Validity. The illegality or enforceability of any provision of this Agreement shall not affect the validity and enforceability of any other provision of this Agreement. Each term, condition, and provision of this Agreement shall be valid and enforced to the fullest extent permitted by law. If there is any conflict between any term, condition, or provision of this Agreement and any statute, law, ordinance, order, rule, or regulation, the latter shall prevail; provided, that any such conflicting term, condition, or provision shall be curtailed and limited only to the extent necessary to bring it within the legal requirements and the remainder of this Agreement shall not be affected or impaired thereby.
8.6.
Governing Law. This Agreement shall be construed, enforced and performed in accordance with the laws of the State of Delaware, U.S., without reference to the principles of conflicts of laws. The parties exclude the application of the United Nations Convention on contracts for the international sales of goods to the extent that is would otherwise apply.
8.7.
Waiver. No delay or other act or omission of RevenueRoll shall act as a waiver of any of its rights under this Agreement other than a waiver given in writing and signed by a director of RevenueRoll.
8.8.
Limitation on Actions. RevenueRoll shall in no circumstances be liable in any way whatsoever unless a claim has been filed within twelve (12) months of the alleged breach or event giving rise to the claim.
8.9.
Costs. Each party shall be responsible for its own costs in relation to the negotiation and (unless expressly provided otherwise) the performance of its duties under this Agreement.
8.10.
Publicity.
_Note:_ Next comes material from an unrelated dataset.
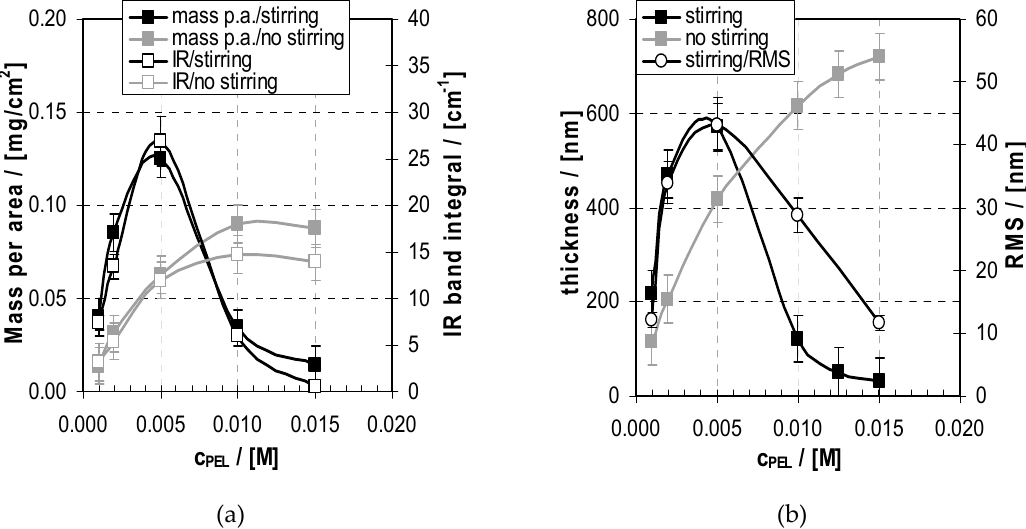
Figure 5. ( a ) Mass per area (left y -axis, full symbols) and integrated band area (1750–1425 cm − 1 ) obtained by transmission IR (right y -axis, open symbols) of PEM-10 in relation to c PEL obtained by the dipping method and no drying after each rinsing step with (grey) and without stirring (black). ( b ) Thickness (left y -axis) of PEM-10 in relation to c PEL obtained by the dipping method and no drying after each rinsing step with (black cubes) and without stirring (grey cubes). Roughness values (RMS, right y -axis) of PEM-10 are included for the stirring case (open circles).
Partner agrees that any publicity or advertising which shall be released by it in which RevenueRoll is identified in connection with the Services and the Platform shall be subject to RevenueRoll’s prior approval and shall be in accordance with the terms of this Agreement, and with any information or data which RevenueRoll has furnished in connection with this Agreement. Copies of all such publicity and advertising shall be forwarded promptly to RevenueRoll.